- Sprouts reported its fourth-quarter net sales for fiscal 2019 increased 8% to $1.4 billion year over year, while net sales for the year also increased 8% to $5.6 billion compared to 2018, the company reported during its earnings call Thursday after market close. Comparable store sales grew 1.5% for Q4 and 1.1% for 2019. Fourth-quarter gross profit rose by 11% to $469 million while gross margin was 34.4%.
- Its Q4 diluted earnings per share is 27 cents compared to 10 cents the year. Its selling, general and administrative expenses increased in both Q4 and for fiscal 2019 due to store and home delivery expansions, higher healthcare costs, increased credit card fees and ongoing strategy work. For the quarter, earnings before taxes reached $42 million, a 27% increase year over year.
- The company invested $157 million in capital expenditures, net of landlord reimbursements primarily for new stores. During the fiscal year, Sprouts opened 28 new stores and closed one, ending the year with 340 stores in 22 states.
Sprouts has seen margins begin to stabilize this quarter after refining its promotional strategies to focus on opportunities in the marketplace rather than reacting to competitor pricing, on in-store promotion of unique items and reallocation of marketing dollars. In the past, excessive spending on promotions was deflating its sales. Despite this positive change, in-store traffic still remains low, Sprouts interim CFO, Lawrence Molloy explained in an earnings call.
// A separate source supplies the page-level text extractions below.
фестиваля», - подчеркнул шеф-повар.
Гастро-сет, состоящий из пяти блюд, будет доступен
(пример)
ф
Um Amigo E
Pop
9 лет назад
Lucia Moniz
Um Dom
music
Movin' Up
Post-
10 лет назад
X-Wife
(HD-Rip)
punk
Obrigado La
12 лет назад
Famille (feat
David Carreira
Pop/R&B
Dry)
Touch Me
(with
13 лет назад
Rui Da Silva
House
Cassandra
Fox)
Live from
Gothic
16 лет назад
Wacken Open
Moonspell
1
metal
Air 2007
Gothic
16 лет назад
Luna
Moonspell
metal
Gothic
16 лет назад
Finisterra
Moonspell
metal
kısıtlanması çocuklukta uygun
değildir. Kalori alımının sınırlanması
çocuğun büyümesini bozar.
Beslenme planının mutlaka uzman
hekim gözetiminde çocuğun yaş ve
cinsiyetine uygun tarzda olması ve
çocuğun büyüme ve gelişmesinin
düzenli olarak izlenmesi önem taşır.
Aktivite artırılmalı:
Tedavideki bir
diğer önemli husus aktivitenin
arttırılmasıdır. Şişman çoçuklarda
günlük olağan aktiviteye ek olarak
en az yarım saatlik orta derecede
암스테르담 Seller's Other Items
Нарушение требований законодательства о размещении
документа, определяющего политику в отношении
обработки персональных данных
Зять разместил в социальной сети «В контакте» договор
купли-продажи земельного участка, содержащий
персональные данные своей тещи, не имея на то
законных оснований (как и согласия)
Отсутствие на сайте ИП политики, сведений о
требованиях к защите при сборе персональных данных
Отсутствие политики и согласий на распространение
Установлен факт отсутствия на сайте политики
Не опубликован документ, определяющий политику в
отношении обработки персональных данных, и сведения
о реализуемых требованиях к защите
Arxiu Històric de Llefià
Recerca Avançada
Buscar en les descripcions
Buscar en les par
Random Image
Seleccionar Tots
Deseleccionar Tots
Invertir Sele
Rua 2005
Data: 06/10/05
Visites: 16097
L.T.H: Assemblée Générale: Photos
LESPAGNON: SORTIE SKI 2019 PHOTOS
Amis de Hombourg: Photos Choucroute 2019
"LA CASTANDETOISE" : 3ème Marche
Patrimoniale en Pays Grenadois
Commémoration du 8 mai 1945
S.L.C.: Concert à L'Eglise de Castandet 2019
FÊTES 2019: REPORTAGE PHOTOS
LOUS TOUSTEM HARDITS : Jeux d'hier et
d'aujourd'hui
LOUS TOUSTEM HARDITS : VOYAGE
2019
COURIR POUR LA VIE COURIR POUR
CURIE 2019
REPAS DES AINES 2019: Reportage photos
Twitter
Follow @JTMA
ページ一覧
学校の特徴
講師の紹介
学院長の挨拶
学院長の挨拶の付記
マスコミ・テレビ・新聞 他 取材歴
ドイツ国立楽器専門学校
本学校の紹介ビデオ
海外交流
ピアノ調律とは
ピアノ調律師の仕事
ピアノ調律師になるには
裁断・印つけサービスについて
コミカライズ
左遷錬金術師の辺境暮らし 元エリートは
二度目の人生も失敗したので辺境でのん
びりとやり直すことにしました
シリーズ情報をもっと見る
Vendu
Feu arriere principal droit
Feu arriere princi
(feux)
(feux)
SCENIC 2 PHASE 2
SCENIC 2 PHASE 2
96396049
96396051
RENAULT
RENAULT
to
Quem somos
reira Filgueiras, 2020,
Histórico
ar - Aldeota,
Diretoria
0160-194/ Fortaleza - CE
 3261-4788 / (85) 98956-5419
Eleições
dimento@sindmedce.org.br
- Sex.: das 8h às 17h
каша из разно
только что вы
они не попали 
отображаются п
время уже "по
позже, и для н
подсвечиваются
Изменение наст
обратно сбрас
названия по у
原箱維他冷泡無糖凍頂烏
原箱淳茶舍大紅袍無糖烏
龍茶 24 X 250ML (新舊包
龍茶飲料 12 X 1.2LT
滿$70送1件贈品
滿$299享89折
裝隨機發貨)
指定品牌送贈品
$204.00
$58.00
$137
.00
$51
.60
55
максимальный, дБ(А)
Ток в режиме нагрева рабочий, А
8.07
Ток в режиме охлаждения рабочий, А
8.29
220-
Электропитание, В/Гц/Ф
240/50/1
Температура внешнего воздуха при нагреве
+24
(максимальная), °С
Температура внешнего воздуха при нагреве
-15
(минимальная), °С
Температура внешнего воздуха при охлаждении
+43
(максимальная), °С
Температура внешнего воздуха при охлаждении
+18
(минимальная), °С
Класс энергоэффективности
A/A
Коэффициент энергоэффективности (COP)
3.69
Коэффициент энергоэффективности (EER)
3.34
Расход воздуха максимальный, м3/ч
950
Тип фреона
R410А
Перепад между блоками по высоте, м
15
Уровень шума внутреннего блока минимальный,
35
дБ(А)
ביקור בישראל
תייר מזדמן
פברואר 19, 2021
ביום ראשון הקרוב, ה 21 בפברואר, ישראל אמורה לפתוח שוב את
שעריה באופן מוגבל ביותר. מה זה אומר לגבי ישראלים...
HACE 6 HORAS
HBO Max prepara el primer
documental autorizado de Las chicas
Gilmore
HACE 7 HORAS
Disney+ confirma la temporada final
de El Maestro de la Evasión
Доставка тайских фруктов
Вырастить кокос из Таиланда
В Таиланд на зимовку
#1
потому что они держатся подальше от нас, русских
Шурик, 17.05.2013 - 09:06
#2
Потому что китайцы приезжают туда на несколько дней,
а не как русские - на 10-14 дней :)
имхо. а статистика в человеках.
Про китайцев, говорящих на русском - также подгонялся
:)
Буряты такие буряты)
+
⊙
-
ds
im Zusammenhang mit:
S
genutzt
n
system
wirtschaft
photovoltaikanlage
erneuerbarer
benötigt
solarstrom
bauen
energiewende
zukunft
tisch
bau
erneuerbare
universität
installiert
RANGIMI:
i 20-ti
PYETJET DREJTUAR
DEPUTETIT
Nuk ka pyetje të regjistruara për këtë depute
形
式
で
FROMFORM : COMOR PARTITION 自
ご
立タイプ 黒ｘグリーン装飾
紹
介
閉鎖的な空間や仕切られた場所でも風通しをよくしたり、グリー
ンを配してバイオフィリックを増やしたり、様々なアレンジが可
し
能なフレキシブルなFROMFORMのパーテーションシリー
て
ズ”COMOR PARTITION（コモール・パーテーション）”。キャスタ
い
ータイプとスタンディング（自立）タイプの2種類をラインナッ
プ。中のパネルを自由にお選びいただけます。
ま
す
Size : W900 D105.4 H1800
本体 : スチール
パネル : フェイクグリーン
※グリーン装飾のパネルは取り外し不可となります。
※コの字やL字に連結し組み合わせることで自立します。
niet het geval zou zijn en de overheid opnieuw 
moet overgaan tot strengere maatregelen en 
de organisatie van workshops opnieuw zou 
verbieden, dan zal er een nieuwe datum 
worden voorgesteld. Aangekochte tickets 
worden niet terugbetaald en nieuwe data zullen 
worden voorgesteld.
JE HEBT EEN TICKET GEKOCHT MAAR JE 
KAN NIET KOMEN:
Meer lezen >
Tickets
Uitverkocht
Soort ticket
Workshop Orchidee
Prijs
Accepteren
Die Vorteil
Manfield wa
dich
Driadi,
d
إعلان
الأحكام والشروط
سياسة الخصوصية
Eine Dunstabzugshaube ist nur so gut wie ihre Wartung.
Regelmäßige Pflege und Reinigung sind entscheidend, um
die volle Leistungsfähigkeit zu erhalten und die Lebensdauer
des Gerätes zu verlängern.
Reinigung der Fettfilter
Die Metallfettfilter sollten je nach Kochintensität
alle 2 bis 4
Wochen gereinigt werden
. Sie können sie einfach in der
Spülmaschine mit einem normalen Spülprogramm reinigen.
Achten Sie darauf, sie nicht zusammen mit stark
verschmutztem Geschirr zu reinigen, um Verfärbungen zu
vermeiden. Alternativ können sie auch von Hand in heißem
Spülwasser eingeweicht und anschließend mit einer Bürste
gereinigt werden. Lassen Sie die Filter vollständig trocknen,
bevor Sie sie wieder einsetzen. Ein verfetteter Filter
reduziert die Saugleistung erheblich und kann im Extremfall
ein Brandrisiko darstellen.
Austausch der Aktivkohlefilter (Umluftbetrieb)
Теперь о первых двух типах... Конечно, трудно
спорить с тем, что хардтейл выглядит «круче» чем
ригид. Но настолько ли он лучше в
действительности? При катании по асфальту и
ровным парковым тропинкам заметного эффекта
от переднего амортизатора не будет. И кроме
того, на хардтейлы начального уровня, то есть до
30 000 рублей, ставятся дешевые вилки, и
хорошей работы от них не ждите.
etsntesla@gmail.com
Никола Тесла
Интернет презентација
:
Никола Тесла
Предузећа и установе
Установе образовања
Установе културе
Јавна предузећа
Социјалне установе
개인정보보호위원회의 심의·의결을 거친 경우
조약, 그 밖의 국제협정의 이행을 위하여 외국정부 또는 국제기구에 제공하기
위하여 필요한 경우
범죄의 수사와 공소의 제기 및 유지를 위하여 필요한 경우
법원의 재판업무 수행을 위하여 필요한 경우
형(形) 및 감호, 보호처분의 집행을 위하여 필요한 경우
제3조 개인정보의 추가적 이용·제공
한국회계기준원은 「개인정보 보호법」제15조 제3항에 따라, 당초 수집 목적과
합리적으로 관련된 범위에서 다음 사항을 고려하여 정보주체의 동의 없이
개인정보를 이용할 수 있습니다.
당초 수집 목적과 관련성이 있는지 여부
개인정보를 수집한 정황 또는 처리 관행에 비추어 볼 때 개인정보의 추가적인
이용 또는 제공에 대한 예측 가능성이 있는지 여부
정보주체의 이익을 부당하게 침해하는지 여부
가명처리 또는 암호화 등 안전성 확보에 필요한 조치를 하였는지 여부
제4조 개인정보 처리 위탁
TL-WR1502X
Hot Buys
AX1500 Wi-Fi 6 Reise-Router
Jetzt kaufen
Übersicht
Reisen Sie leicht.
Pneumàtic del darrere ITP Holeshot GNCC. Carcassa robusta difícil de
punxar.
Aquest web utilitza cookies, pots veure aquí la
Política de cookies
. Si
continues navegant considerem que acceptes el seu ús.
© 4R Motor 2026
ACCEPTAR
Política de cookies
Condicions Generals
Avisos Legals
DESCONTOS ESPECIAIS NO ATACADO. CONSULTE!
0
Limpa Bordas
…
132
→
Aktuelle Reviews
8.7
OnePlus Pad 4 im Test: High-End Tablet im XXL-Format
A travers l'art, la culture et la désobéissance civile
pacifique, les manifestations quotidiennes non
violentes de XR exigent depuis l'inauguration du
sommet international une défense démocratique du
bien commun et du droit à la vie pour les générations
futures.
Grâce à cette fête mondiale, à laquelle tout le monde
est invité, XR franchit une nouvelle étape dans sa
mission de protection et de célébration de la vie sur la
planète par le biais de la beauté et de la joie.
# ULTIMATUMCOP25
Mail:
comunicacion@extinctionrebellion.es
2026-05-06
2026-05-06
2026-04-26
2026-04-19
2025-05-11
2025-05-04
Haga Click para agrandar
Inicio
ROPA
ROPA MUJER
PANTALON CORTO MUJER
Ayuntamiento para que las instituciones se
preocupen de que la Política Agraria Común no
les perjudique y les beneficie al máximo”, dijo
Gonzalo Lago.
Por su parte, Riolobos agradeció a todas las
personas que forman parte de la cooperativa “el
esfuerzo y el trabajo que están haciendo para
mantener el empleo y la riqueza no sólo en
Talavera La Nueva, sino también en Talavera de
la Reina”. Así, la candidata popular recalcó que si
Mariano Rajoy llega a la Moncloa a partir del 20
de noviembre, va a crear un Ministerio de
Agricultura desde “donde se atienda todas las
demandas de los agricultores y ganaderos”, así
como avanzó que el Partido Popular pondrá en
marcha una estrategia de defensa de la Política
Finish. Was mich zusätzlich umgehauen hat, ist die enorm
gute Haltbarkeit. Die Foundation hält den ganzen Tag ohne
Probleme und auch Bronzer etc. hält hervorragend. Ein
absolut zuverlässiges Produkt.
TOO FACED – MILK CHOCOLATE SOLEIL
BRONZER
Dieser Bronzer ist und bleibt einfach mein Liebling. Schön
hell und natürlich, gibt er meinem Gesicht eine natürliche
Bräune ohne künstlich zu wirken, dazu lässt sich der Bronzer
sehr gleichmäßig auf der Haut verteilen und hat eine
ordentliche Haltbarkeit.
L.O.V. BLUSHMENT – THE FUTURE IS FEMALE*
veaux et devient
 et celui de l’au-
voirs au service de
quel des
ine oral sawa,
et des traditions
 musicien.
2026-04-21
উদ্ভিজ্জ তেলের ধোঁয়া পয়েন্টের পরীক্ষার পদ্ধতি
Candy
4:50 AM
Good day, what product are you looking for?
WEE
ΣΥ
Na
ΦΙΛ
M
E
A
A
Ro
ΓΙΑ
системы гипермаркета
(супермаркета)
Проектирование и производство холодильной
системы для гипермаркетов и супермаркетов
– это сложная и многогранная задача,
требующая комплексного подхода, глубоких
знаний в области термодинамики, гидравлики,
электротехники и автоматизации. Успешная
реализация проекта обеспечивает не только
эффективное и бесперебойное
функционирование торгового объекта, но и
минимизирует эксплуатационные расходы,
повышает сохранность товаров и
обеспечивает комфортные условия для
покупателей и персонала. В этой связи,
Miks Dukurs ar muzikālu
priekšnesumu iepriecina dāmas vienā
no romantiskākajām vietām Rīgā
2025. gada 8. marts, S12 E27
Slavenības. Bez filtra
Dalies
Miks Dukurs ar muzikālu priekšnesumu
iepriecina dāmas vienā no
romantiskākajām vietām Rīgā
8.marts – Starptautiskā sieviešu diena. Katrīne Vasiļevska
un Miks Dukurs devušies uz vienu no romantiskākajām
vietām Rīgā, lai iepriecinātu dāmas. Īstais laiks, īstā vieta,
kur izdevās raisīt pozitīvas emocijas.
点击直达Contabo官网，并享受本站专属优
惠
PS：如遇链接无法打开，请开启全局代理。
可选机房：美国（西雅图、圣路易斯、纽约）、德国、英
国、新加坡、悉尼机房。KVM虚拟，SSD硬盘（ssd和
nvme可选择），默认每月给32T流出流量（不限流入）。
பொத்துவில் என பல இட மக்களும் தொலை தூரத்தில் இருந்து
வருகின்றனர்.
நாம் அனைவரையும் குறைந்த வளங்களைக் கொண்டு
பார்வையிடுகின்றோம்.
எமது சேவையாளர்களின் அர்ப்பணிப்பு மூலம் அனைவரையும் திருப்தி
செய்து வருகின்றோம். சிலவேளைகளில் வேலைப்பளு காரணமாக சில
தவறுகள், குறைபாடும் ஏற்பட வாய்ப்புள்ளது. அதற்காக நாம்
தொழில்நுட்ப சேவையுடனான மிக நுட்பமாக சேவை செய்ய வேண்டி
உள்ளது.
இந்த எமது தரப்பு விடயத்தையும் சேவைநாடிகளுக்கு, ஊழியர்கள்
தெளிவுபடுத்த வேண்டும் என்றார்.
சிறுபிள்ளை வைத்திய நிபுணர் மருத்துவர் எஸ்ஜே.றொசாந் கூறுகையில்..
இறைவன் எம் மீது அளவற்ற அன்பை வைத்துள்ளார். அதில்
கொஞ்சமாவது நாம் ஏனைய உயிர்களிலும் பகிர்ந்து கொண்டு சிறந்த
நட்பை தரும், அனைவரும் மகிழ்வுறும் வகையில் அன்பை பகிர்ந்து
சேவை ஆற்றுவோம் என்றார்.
Beginning Friday, Molloy will be replaced by Denise Paulonis who has years of experience working in food retail and specialty grocers.
“As we move towards a new marketing strategy, a stronger everyday price position and pulling back on unprofitable promotions it may result in continued traffic headwinds. We expect an adjustment period and then profitable customers will respond," said Jack Sinclair, CEO of Sprouts Farmers Market, during the earnings calls.
Going forward the retailer expects gross margins to be slightly positive for 2020 with the most benefits occurring in the first three quarters. In addition to its change in promotional strategies, the retailer has also invested in initiatives to jumpstart innovation including its innovation summits and its new think tank panel, which incubates start-up brands and expects to make improvements in its supply chain network that could contribute to this positive outlook.
“Our supply chain has been disjointed with our growth. This will be corrected in short order, and will separate us from other competitors who lack this infrastructure," Sinclair added.
Many of Sprouts’ distribution centers were miles away from its stores resulting in increased costs and challenges in freshness. The retailer will be investing in closer distribution networks, which should reduce costs, improve quality and the stores ability to source more locally produced products.
This improvement in the supply chain will support the retailer’s store expansion goal as well. Sprouts expects to open 20 new stores in 2020, with a focus on the smaller store format similar to its older Southern California stores. It wants to focus its growth on Florida, as well as Georgia where its existing 16 stores have seen improvement in-store operations, which its lacked in previous years. The grocer also sees growth opportunities in the Mid-Atlantic, Texas and the Southwest regions.
Much of Sprouts’ competition in these regions has dissolved as specialty grocers like Earth Fare and Lucky's Market have shut down operations or filed for bankruptcy. One of the biggest reasons behind the failure of these retailers was expanding too quickly — something Sprouts should be mindful of in its growth plans.
E-commerce and digital growth are also vital in today’s grocery landscape, something many specialty retailers often overlook or don’t prioritize. In 2019, Sprouts reports it increased digital subscribers to more than 2 million accounts, up more than 35% for the year and home delivery saw a 150% increase over the year. After positive feedback from shoppers, the retailer plans to expand its test of self-checkout to more stores in 2020.
“The concentration of stores back by our supply chain network and a focused marketing program on our target customers coupled together will create optimal store economics. I look forward to sharing the detailed strategic vision with you all at our next earnings call," said Sinclair.